— Your goal —
Look for the word "Corporate" in the entries below, then copy every line that has it.

— Material supplied —
-----
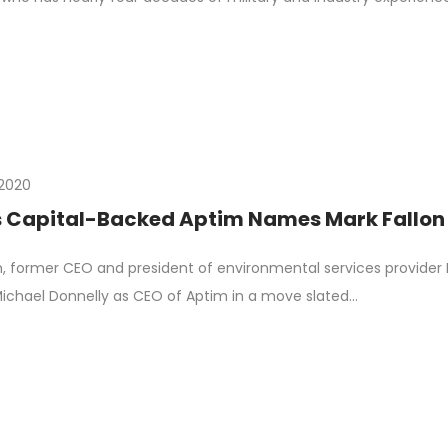
, 2020
s Capital-Backed Aptim Names Mark Fallon
n, former CEO and president of environmental services provider
ichael Donnelly as CEO of Aptim in a move slated…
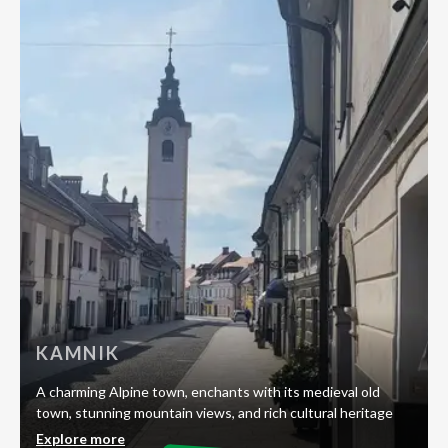
KAMNIK
A charming Alpine town, enchants with its medieval old
town, stunning mountain views, and rich cultural heritage
Explore more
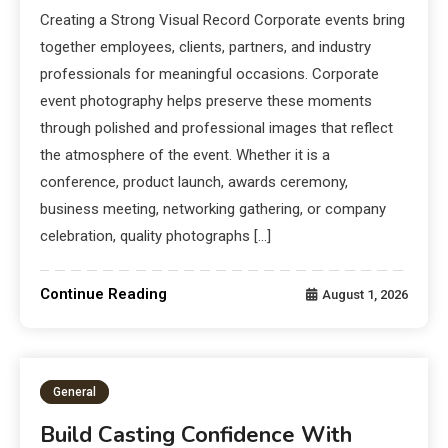
Creating a Strong Visual Record Corporate events bring
together employees, clients, partners, and industry
professionals for meaningful occasions. Corporate
event photography helps preserve these moments
through polished and professional images that reflect
the atmosphere of the event. Whether it is a
conference, product launch, awards ceremony,
business meeting, networking gathering, or company
celebration, quality photographs […]
Continue Reading
August 1, 2026
General
Build Casting Confidence With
-----
— Response area —
Creating a Strong Visual Record Corporate events bring
professionals for meaningful occasions. Corporate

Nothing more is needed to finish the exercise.